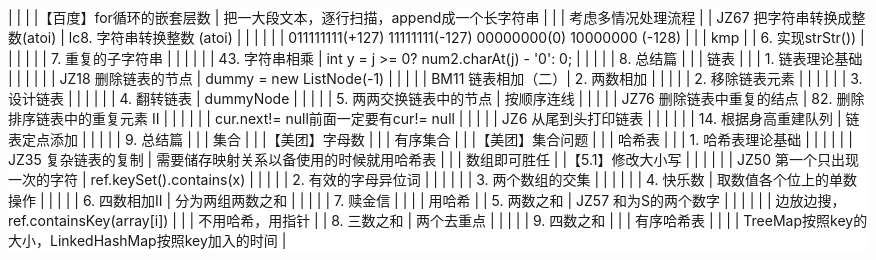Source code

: |           |           |        |【百度】for循环的嵌套层数            | 把一大段文本，逐行扫描，append成一个长字符串                                                                                 |
|           | 考虑多情况处理流程 |        | JZ67 把字符串转换成整数(atoi)      | lc8. 字符串转换整数 (atoi)                                                                                       |
|           |           |        |                           | 011111111(+127) 11111111(-127) 00000000(0)  10000000 (-128)                                               |
|           | kmp       |        | 6. 实现strStr())            |                                                                                                           |
|           |           |        | 7. 重复的子字符串                |                                                                                                           |
|           |           |        | 43. 字符串相乘                 | int y = j >= 0? num2.charAt(j) - '0': 0;                                                                  |
|           |           |        | 8. 总结篇                    |                                                                                                           |
| 链表        |           |        | 1. 链表理论基础                 |                                                                                                           |
|           |           |        | JZ18 删除链表的节点              | dummy = new ListNode(-1)                                                                                  |
|           |           |        | BM11 链表相加（二）| 2. 两数相加                                                                                                   |
|           |           |        | 2. 移除链表元素                 |                                                                                                           |
|           |           |        | 3. 设计链表                   |                                                                                                           |
|           |           |        | 4. 翻转链表                   | dummyNode                                                                                                 |
|           |           |        | 5. 两两交换链表中的节点             | 按顺序连线                                                                                                     |
|           |           |        | JZ76 删除链表中重复的结点           | 82. 删除排序链表中的重复元素 II                                                                                       |
|           |           |        |                           | cur.next!= null前面一定要有cur!= null                                                                           |
|           |           |        | JZ6 从尾到头打印链表              |                                                                                                           |
|           |           |        | 14. 根据身高重建队列              | 链表定点添加                                                                                                    |
|           |           |        | 9. 总结篇                    |                                                                                                           |
| 集合        |           |        |【美团】字母数                   |                                                                                                           |
| 有序集合      |           |        |【美团】集合问题                  |                                                                                                           |
| 哈希表       |           |        | 1. 哈希表理论基础                |                                                                                                           |
|           |           |        | JZ35 复杂链表的复制              | 需要储存映射关系以备使用的时候就用哈希表                                                                                      |
|           | 数组即可胜任    |        |【5.1】修改大小写                |                                                                                                           |
|           |           |        | JZ50 第一个只出现一次的字符          | ref.keySet().contains(x)                                                                                  |
|           |           |        | 2. 有效的字母异位词               |                                                                                                           |
|           |           |        | 3. 两个数组的交集                |                                                                                                           |
|           |           |        | 4. 快乐数                    | 取数值各个位上的单数操作                                                                                              |
|           |           |        | 6. 四数相加II                 | 分为两组两数之和                                                                                                  |
|           |           |        | 7. 赎金信                    |                                                                                                           |
|           | 用哈希       |        | 5. 两数之和                   | JZ57 和为S的两个数字                                                                                             |
|           |           |        |                           | 边放边搜，ref.containsKey(array[i])                                                                            |
|           | 不用哈希，用指针  |        | 8. 三数之和                   | 两个去重点                                                                                                     |
|           |           |        | 9. 四数之和                   |                                                                                                           |
| 有序哈希表     |           |        |                           | TreeMap按照key的大小，LinkedHashMap按照key加入的时间                                                                   |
::::::::
### Exercise details
The records are to be returned verbatim. Skip any picture they contain.

### Task solution
Source code

: |           |           |        |【百度】for循环的嵌套层数            | 把一大段文本，逐行扫描，append成一个长字符串                                                                                 |
|           | 考虑多情况处理流程 |        | JZ67 把字符串转换成整数(atoi)      | lc8. 字符串转换整数 (atoi)                                                                                       |
|           |           |        |                           | 011111111(+127) 11111111(-127) 00000000(0)  10000000 (-128)                                               |
|           | kmp       |        | 6. 实现strStr())            |                                                                                                           |
|           |           |        | 7. 重复的子字符串                |                                                                                                           |
|           |           |        | 43. 字符串相乘                 | int y = j >= 0? num2.charAt(j) - '0': 0;                                                                  |
|           |           |        | 8. 总结篇                    |                                                                                                           |
| 链表        |           |        | 1. 链表理论基础                 |                                                                                                           |
|           |           |        | JZ18 删除链表的节点              | dummy = new ListNode(-1)                                                                                  |
|           |           |        | BM11 链表相加（二）| 2. 两数相加                                                                                                   |
|           |           |        | 2. 移除链表元素                 |                                                                                                           |
|           |           |        | 3. 设计链表                   |                                                                                                           |
|           |           |        | 4. 翻转链表                   | dummyNode                                                                                                 |
|           |           |        | 5. 两两交换链表中的节点             | 按顺序连线                                                                                                     |
|           |           |        | JZ76 删除链表中重复的结点           | 82. 删除排序链表中的重复元素 II                                                                                       |
|           |           |        |                           | cur.next!= null前面一定要有cur!= null                                                                           |
|           |           |        | JZ6 从尾到头打印链表              |                                                                                                           |
|           |           |        | 14. 根据身高重建队列              | 链表定点添加                                                                                                    |
|           |           |        | 9. 总结篇                    |                                                                                                           |
| 集合        |           |        |【美团】字母数                   |                                                                                                           |
| 有序集合      |           |        |【美团】集合问题                  |                                                                                                           |
| 哈希表       |           |        | 1. 哈希表理论基础                |                                                                                                           |
|           |           |        | JZ35 复杂链表的复制              | 需要储存映射关系以备使用的时候就用哈希表                                                                                      |
|           | 数组即可胜任    |        |【5.1】修改大小写                |                                                                                                           |
|           |           |        | JZ50 第一个只出现一次的字符          | ref.keySet().contains(x)                                                                                  |
|           |           |        | 2. 有效的字母异位词               |                                                                                                           |
|           |           |        | 3. 两个数组的交集                |                                                                                                           |
|           |           |        | 4. 快乐数                    | 取数值各个位上的单数操作                                                                                              |
|           |           |        | 6. 四数相加II                 | 分为两组两数之和                                                                                                  |
|           |           |        | 7. 赎金信                    |                                                                                                           |
|           | 用哈希       |        | 5. 两数之和                   | JZ57 和为S的两个数字                                                                                             |
|           |           |        |                           | 边放边搜，ref.containsKey(array[i])                                                                            |
|           | 不用哈希，用指针  |        | 8. 三数之和                   | 两个去重点                                                                                                     |
|           |           |        | 9. 四数之和                   |                                                                                                           |
| 有序哈希表     |           |        |                           | TreeMap按照key的大小，LinkedHashMap按照key加入的时间                                                                   |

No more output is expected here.